And again, striving to observe them with the cool and calculating eye of science, he studied the shifting, confused picture out there before him.
Then he realized that the feature which, above all else, struck him as ghastly and unnatural, was the color of the Things.
“Not black, not even brown,” said he. “I thought so, last night, but daylight corrects the impression. Not red, either, or copper-colored. What color, then? For Heaven's sake, what?”
He could hardly name it. Through the fog, it struck him as a dull slate-gray, almost a blue. He recalled that once he had seen a child's modeling-clay, much-used and very dirty, of the same shade, which certainly had no designation in the chromatic scale. Some of the Things were darker, some a trifle lighter--these, no doubt, the younger ones--but they all partook of this same characteristic tint. And the skin, moreover, looked dull and sickly, rather mottled and wholly repulsive, very like that of a Mexican dog.

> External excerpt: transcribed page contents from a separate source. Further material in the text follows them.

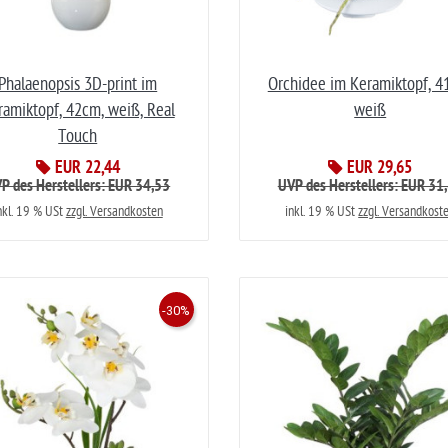
Phalaenopsis 3D-print im
Orchidee im Keramiktopf, 4
ramiktopf, 42cm, weiß, Real
weiß
Touch
EUR 22,44
EUR 29,65
P des Herstellers: EUR 34,53
UVP des Herstellers: EUR 31
nkl. 19 % USt
zzgl. Versandkosten
inkl. 19 % USt
zzgl. Versandkost
-30%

Like that dog's hide, too, it was sparsely overgrown with whitish bristles. Here or there, on the bodies of some of the larger Things, bulbous warts had formed, somewhat like those on a toad's back; and on these warts the bristles clustered thickly. Stern saw the hair, on the neck of one of these creatures, crawl and rise like a jackal's, as a neighbor jostled him; and from the Thing's throat issued a clicking grunt of purely animal resentment.

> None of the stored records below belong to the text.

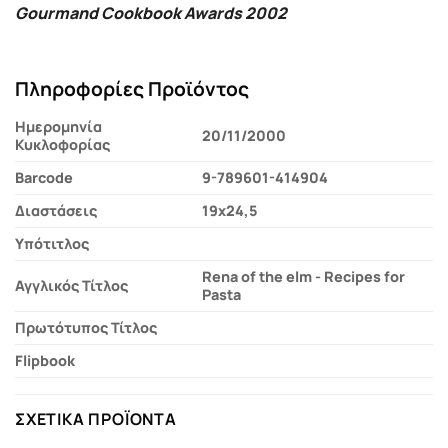
Gourmand Cookbook Awards 2002
Πληροφορίες Προϊόντος
Ημερομηνία
20/11/2000
Κυκλοφορίας
Barcode
9-789601-414904
Διαστάσεις
19x24,5
Υπότιτλος
Rena of the elm - Recipes for
Αγγλικός Τίτλος
Pasta
Πρωτότυπος Τίτλος
Flipbook
ΣΧΕΤΙΚΆ ΠΡΟΪΌΝΤΑ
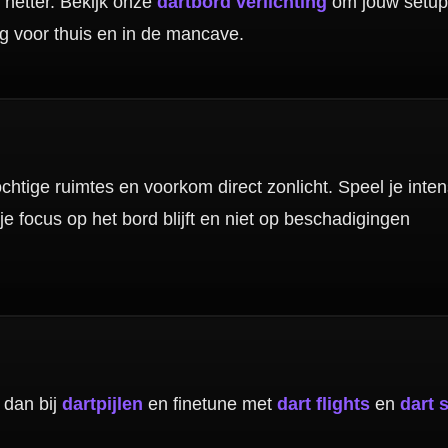
nbergen,
en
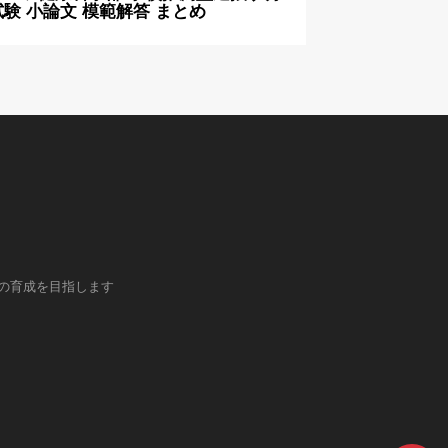
試験 小論文 模範解答 まとめ
の育成を目指します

“Merciful Heavens! What are they?” wondered Stern, again, utterly baffled for any explanation. “What can they be?”
Another, in the group close by, attracted his attention. It was lying on its side, asleep maybe, its back directly toward the engineer. Stern clearly saw the narrow shoulders and the thin, long arms, covered with that white bristling hair.

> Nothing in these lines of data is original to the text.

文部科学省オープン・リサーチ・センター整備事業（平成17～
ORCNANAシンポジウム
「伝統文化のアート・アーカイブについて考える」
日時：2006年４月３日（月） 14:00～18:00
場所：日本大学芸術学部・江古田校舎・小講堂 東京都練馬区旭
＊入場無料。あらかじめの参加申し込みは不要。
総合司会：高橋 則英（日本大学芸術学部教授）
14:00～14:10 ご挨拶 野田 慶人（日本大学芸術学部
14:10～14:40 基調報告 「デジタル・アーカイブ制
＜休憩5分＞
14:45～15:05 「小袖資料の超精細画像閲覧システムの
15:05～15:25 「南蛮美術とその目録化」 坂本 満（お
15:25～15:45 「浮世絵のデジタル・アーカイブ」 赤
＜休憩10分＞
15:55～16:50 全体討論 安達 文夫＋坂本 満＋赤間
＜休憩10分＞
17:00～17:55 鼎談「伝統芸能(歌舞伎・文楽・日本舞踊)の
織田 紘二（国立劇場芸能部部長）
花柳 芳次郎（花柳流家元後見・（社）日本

One sprawling, spatulate, clawlike hand lay on the forest moss. The twisted little apelike legs, disproportionately short, were curled up; the feet, prehensile and with a well-marked thumb on each, twitched a little now and then. The head, enormously too big for the body, to which it was joined by a thin neck, seemed to be scantily covered with a fine, curling down, of a dirty yellowish drab color.
“What a target!” thought the engineer. “At this distance, with my .38, I could drill it without half trying!”
All at once, another of the group sat up, shoved away a burned-out torch, and yawned with a noisy, doglike whine Stern got a quick yet definite glimpse of the sharp canine teeth; he saw that the Thing's fleshless lips and retreating chin were caked with dried blood. The tongue he saw was long and lithe and apparently rasped.